• ESTRATTO DEL DOCUMENTO:
+---+

USA: Per 900 dollari acquista due teste e una colonna di feti abortiti

PEZZI DI FETI ABORTITI VENDUTI SU INTERNET, DUE TESTE UNA COLONNA ALLA MODICA CIFRA DI 900 DOLLARI, ECCO PERCHE’ MOLTI CALDEGGIANO L’ABORTO

Il 28 dicembre è il giorno in cui la Chiesa celebra il martirio dei “Santi Innocenti”, ad un giorno di distanza da questa ricorrenza è impossibile tralasciare quanto scoperto da alcuni giornalisti dell’agenzia di stampa ‘Reuters‘ all’interno dell’azienda Restore Life che si occupa di fornire cadaveri alle università ai fini di ricerca. Giorno 26 dicembre, infatti, è uscito un articolo in cui Reuters spiegava di aver scoperto un traffico illecito di resti umani appartenenti a feti abortiti, proprio all’interno della azienda americana. Dopo aver ricevuto una soffiata, un giornalista si è finto un acquirente interessato e con un semplice scambio di mail è riuscito ad acquistare due teste umane ed una colonna vertebrale per 900 dollari.

+---+

• COMPITO RICHIESTO:
Trascriva parola per parola il passo dell'articolo sulla vendita di resti di feti abortiti compreso tra "Il 28 dicembre" e "per 900 dollari.".

• DATI FORNITI:
+---+

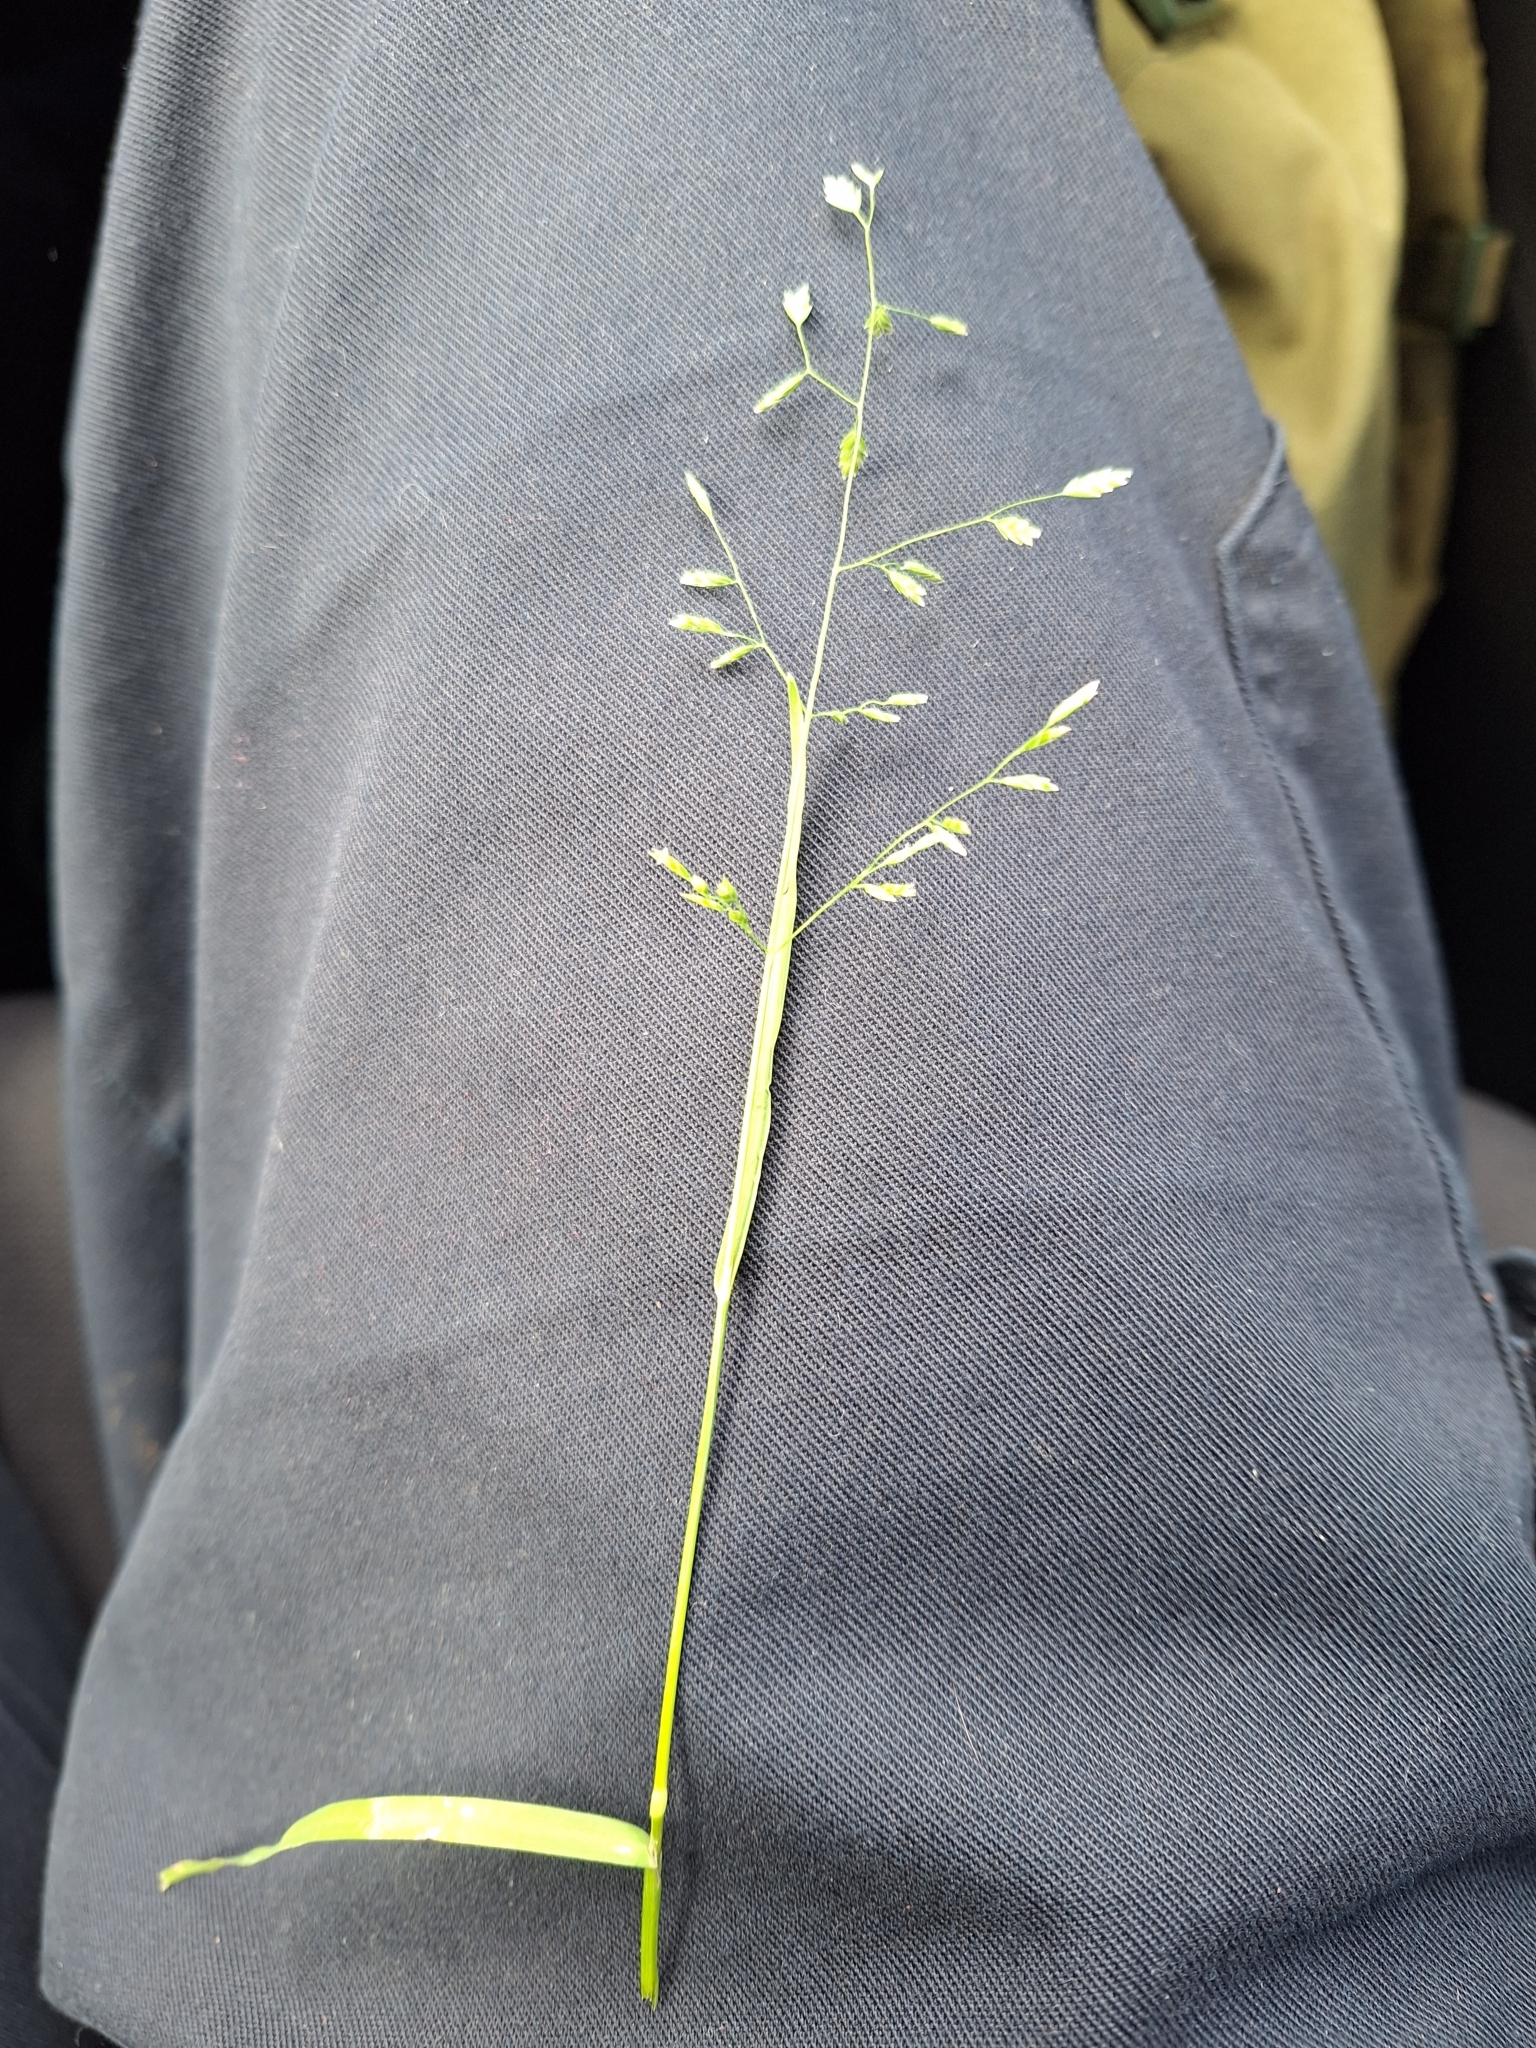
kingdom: Plantae
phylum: Tracheophyta
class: Liliopsida
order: Poales
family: Poaceae
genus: Poa
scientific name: Poa annua
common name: Annual bluegrass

+---+

• SPAZIO RISPOSTA:
Il 28 dicembre è il giorno in cui la Chiesa celebra il martirio dei “Santi Innocenti”, ad un giorno di distanza da questa ricorrenza è impossibile tralasciare quanto scoperto da alcuni giornalisti dell’agenzia di stampa ‘Reuters‘ all’interno dell’azienda Restore Life che si occupa di fornire cadaveri alle università ai fini di ricerca. Giorno 26 dicembre, infatti, è uscito un articolo in cui Reuters spiegava di aver scoperto un traffico illecito di resti umani appartenenti a feti abortiti, proprio all’interno della azienda americana. Dopo aver ricevuto una soffiata, un giornalista si è finto un acquirente interessato e con un semplice scambio di mail è riuscito ad acquistare due teste umane ed una colonna vertebrale per 900 dollari.